1.10.20 / Studies

ISSUE BRIEF: Medicare for All and the Future of America’s Health Care Workforce

As baby boomers age and the U.S. population grows, America’s health care workforce is ill-equipped to meet the health care needs of the population under the current system. FTI Consulting’s independent economic analysis indicates that proposals to implement a Medicare for All system, specifically one that relies upon Medicare payment levels, threaten to accelerate the looming workforce crisis. The resulting effects on access to care stem not from deliberate denials of care under a new system, but instead from the diminished capacity of the health care workforce to meet the needs of the population. 

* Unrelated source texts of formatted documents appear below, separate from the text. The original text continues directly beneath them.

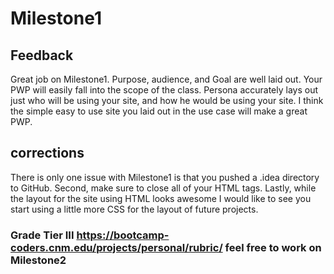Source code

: # Milestone1

## Feedback
Great job on Milestone1. Purpose, audience, and Goal are well laid out. Your PWP will easily fall into the scope of the class. Persona accurately lays out just who will be using your site, and how he would be using your site. I think the simple easy to use site you laid out in the use case will make a great PWP.

## corrections
There is only one issue with Milestone1 is that you pushed a .idea directory to GitHub. Second, make sure to close all of your HTML tags. Lastly, while the layout for the site using HTML looks awesome I would like to see you start using a little more CSS for the layout of future projects.

### Grade Tier III https://bootcamp-coders.cnm.edu/projects/personal/rubric/ feel free to work on Milestone2

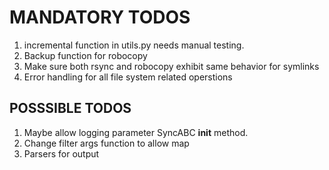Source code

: # MANDATORY TODOS
1. incremental function in utils.py needs manual testing.
2. Backup function for robocopy
3. Make sure both rsync and robocopy exhibit same behavior for symlinks
4. Error handling for all file system related operstions

## POSSSIBLE TODOS
1. Maybe allow logging parameter SyncABC __init__ method.
2. Change filter args function to allow map
3. Parsers for output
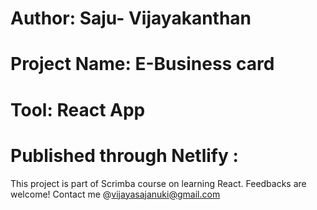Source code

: # Author: Saju- Vijayakanthan
# Project Name: E-Business card
# Tool: React App
# Published through Netlify : 


This project is part of Scrimba course on  learning React.
Feedbacks are welcome! 
Contact me @vijayasajanuki@gmail.com

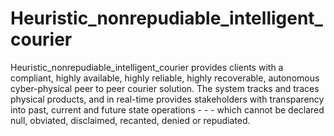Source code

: # Heuristic_nonrepudiable_intelligent_courier
Heuristic_nonrepudiable_intelligent_courier provides clients with a compliant, highly available, highly reliable, highly recoverable, autonomous cyber-physical peer to peer courier solution. The system tracks and traces physical products, and in real-time provides stakeholders with transparency into past, current and future state operations - - - which cannot be declared null, obviated, disclaimed, recanted, denied or repudiated.  
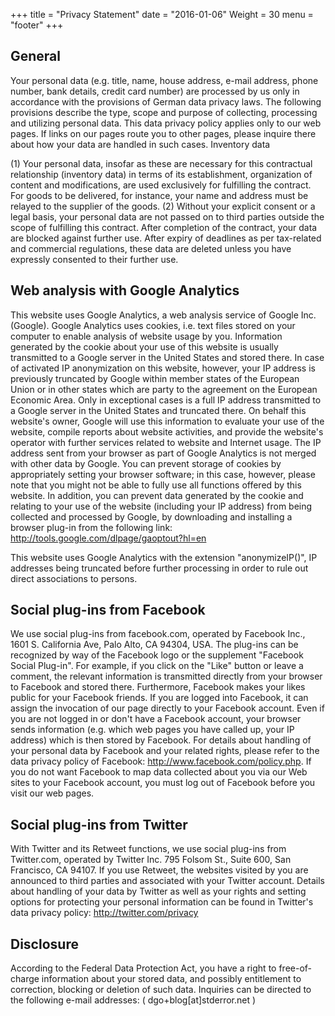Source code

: +++
title = "Privacy Statement"
date = "2016-01-06"
Weight = 30
menu = "footer"
+++

## General

Your personal data (e.g. title, name, house address, e-mail address, phone number, bank details, credit card number) are processed by us only in accordance with the provisions of German data privacy laws. The following provisions describe the type, scope and purpose of collecting, processing and utilizing personal data. This data privacy policy applies only to our web pages. If links on our pages route you to other pages, please inquire there about how your data are handled in such cases.
Inventory data

(1) Your personal data, insofar as these are necessary for this contractual relationship (inventory data) in terms of its establishment, organization of content and modifications, are used exclusively for fulfilling the contract. For goods to be delivered, for instance, your name and address must be relayed to the supplier of the goods. 
(2) Without your explicit consent or a legal basis, your personal data are not passed on to third parties outside the scope of fulfilling this contract. After completion of the contract, your data are blocked against further use. After expiry of deadlines as per tax-related and commercial regulations, these data are deleted unless you have expressly consented to their further use.
## Web analysis with Google Analytics

This website uses Google Analytics, a web analysis service of Google Inc. (Google). Google Analytics uses cookies, i.e. text files stored on your computer to enable analysis of website usage by you. Information generated by the cookie about your use of this website is usually transmitted to a Google server in the United States and stored there. In case of activated IP anonymization on this website, however, your IP address is previously truncated by Google within member states of the European Union or in other states which are party to the agreement on the European Economic Area. Only in exceptional cases is a full IP address transmitted to a Google server in the United States and truncated there. On behalf this website's owner, Google will use this information to evaluate your use of the website, compile reports about website activities, and provide the website's operator with further services related to website and Internet usage. The IP address sent from your browser as part of Google Analytics is not merged with other data by Google. You can prevent storage of cookies by appropriately setting your browser software; in this case, however, please note that you might not be able to fully use all functions offered by this website. In addition, you can prevent data generated by the cookie and relating to your use of the website (including your IP address) from being collected and processed by Google, by downloading and installing a browser plug-in from the following link: http://tools.google.com/dlpage/gaoptout?hl=en

This website uses Google Analytics with the extension "anonymizeIP()", IP addresses being truncated before further processing in order to rule out direct associations to persons.

## Social plug-ins from Facebook

We use social plug-ins from facebook.com, operated by Facebook Inc., 1601 S. California Ave, Palo Alto, CA 94304, USA. The plug-ins can be recognized by way of the Facebook logo or the supplement "Facebook Social Plug-in". For example, if you click on the "Like" button or leave a comment, the relevant information is transmitted directly from your browser to Facebook and stored there. Furthermore, Facebook makes your likes public for your Facebook friends. If you are logged into Facebook, it can assign the invocation of our page directly to your Facebook account. Even if you are not logged in or don't have a Facebook account, your browser sends information (e.g. which web pages you have called up, your IP address) which is then stored by Facebook. For details about handling of your personal data by Facebook and your related rights, please refer to the data privacy policy of Facebook: http://www.facebook.com/policy.php. If you do not want Facebook to map data collected about you via our Web sites to your Facebook account, you must log out of Facebook before you visit our web pages.

## Social plug-ins from Twitter

With Twitter and its Retweet functions, we use social plug-ins from Twitter.com, operated by Twitter Inc. 795 Folsom St., Suite 600, San Francisco, CA 94107. If you use Retweet, the websites visited by you are announced to third parties and associated with your Twitter account. Details about handling of your data by Twitter as well as your rights and setting options for protecting your personal information can be found in Twitter's data privacy policy: http://twitter.com/privacy 

## Disclosure

According to the Federal Data Protection Act, you have a right to free-of-charge information about your stored data, and possibly entitlement to correction, blocking or deletion of such data. Inquiries can be directed to the following e-mail addresses: ( dgo+blog[at]stderror.net )
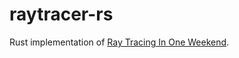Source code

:# raytracer-rs

Rust implementation of [Ray Tracing In One Weekend](https://raytracing.github.io/books/RayTracingInOneWeekend.html).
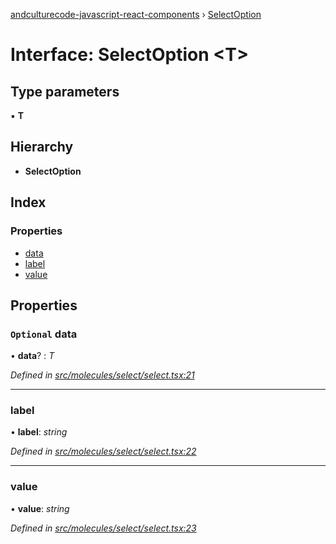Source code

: [andculturecode-javascript-react-components](../README.md) › [SelectOption](selectoption.md)

# Interface: SelectOption <**T**>

## Type parameters

▪ **T**

## Hierarchy

* **SelectOption**

## Index

### Properties

* [data](selectoption.md#optional-data)
* [label](selectoption.md#label)
* [value](selectoption.md#value)

## Properties

### `Optional` data

• **data**? : *T*

*Defined in [src/molecules/select/select.tsx:21](https://github.com/phess101/AndcultureCode.JavaScript.React.Components/blob/5fd6ba2/src/molecules/select/select.tsx#L21)*

___

###  label

• **label**: *string*

*Defined in [src/molecules/select/select.tsx:22](https://github.com/phess101/AndcultureCode.JavaScript.React.Components/blob/5fd6ba2/src/molecules/select/select.tsx#L22)*

___

###  value

• **value**: *string*

*Defined in [src/molecules/select/select.tsx:23](https://github.com/phess101/AndcultureCode.JavaScript.React.Components/blob/5fd6ba2/src/molecules/select/select.tsx#L23)*
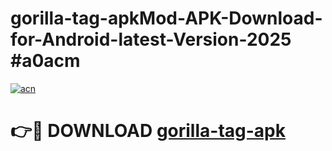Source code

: # gorilla-tag-apkMod-APK-Download-for-Android-latest-Version-2025 #a0acm

[![acn](https://github.com/user-attachments/assets/0f9c940e-d8b0-45ae-aac7-cd30a18b3e1c)](https://app.mediaupload.pro?title=gorilla-tag-apk&ref=03M)

# 👉🔴 DOWNLOAD [gorilla-tag-apk](https://app.mediaupload.pro?title=gorilla-tag-apk&ref=03M)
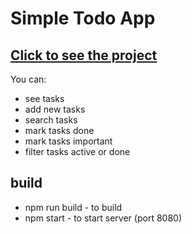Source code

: # Simple Todo App

## <a href='https://gulnara-yakupova-todoapp.herokuapp.com/'>Click to see the project</a>

You can:
  - see tasks
  - add new tasks
  - search tasks
  - mark tasks done
  - mark tasks important 
  - filter tasks active or done

## build
  - npm run build - to build
  - npm start - to start server (port 8080)
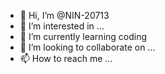 - 👋 Hi, I’m @NIN-20713
- 👀 I’m interested in ...
- 🌱 I’m currently learning coding 
- 💞️ I’m looking to collaborate on ...
- 📫 How to reach me ...

<!---
NIN-20713/NIN-20713 is a ✨ special ✨ repository because its `README.md` (this file) appears on your GitHub profile.
You can click the Preview link to take a look at your changes.
--->
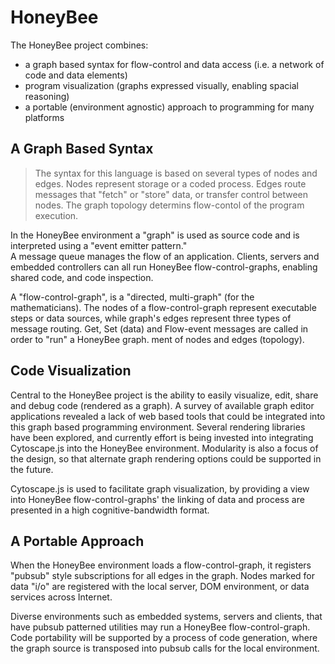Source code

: HoneyBee
========
The HoneyBee project combines: 
 * a graph based syntax for flow-control and data access (i.e. a network of code and data elements)
 * program visualization (graphs expressed visually, enabling spacial reasoning)
 * a portable (environment agnostic) approach to programming for many platforms


A Graph Based Syntax
--------------------
>The syntax for this language is based on several types of nodes and edges. Nodes represent storage or a coded process. Edges route messages that "fetch" or "store" data, or transfer control between nodes. The graph topology determins flow-contol of the program execution.

In the HoneyBee environment a "graph" is used as source code and is interpreted using a "event emitter pattern."  
A message queue manages the flow of an application. Clients, servers and embedded controllers can all run 
HoneyBee flow-control-graphs, enabling shared code, and code inspection. 

A "flow-control-graph", is a "directed, multi-graph" (for the mathematicians). 
The nodes of a flow-control-graph represent executable steps or data sources, 
while graph's edges represent three types of message routing. Get, Set (data) and Flow-event messages are called in order to "run" a HoneyBee graph.
ment of nodes and edges (topology).


Code Visualization
------------------
Central to the HoneyBee project is the ability to easily visualize, edit, share and debug code (rendered as a graph).
A survey of available graph editor applications revealed a lack of web based tools that could be integrated into this graph based 
programming environment. Several rendering libraries have been explored, and currently effort is being invested into integrating 
Cytoscape.js into the HoneyBee environment. Modularity is also a focus of the design, so that alternate graph rendering options could be supported 
in the future.

Cytoscape.js is used to facilitate graph visualization, by providing a view into HoneyBee flow-control-graphs' the linking of data and process are presented in a high cognitive-bandwidth format. 


A Portable Approach
-------------------
When the HoneyBee environment loads a flow-control-graph, it registers "pubsub" style subscriptions for all edges in
the graph. Nodes marked for data "i/o" are registered with the local server, DOM environment, or data services across Internet. 

Diverse environments such as embedded systems, servers and clients, that have pubsub patterned utilities may run a HoneyBee flow-control-graph. 
Code portability will be supported by a process of code generation, where the graph source is transposed into pubsub calls for the local environment.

Already, the U.S. is facing a health care workforce shortage that could reach 151,000 direct care workers¹ and 121,300 physicians by 2030.² While the underlying causes of projected workforce shortages are varied and complex, most are tied directly to low reimbursement rates and the resulting negative effects on wages and staffing. Particularly for rural and underserved communities, extending Medicare payment systems to a broader population could have a significant negative impact on the adequacy of the country’s health care workforce, access to care, and, ultimately, patient outcomes.

Key Findings

  • Medicare for All, when fully implemented, could result in a nationwide loss of 44,693 physicians by 2050 relative to current projections.
  • By 2050, urban and rural areas alike could see a decrease of 5.4% in the supply of physicians.
  • The impact of Medicare for All on the primary care workforce would be particularly acute, resulting in a loss of 10,286 primary care physicians by 2050.
  • Shifting the entire U.S. population to Medicare would result in an estimated 16% cut to spending on patient care provided by physicians.
  • Medicare for All’s reimbursement cuts would result in 90% of hospitals across the country running consistent deficits, increasing the risk of hospital closures nationwide and negatively impacting the health care workforce.
  • The nursing workforce, already projected to reach shortage levels in seven states by 2030,³ could see a reduction of 1.2 million nationally by 2050 under Medicare for All.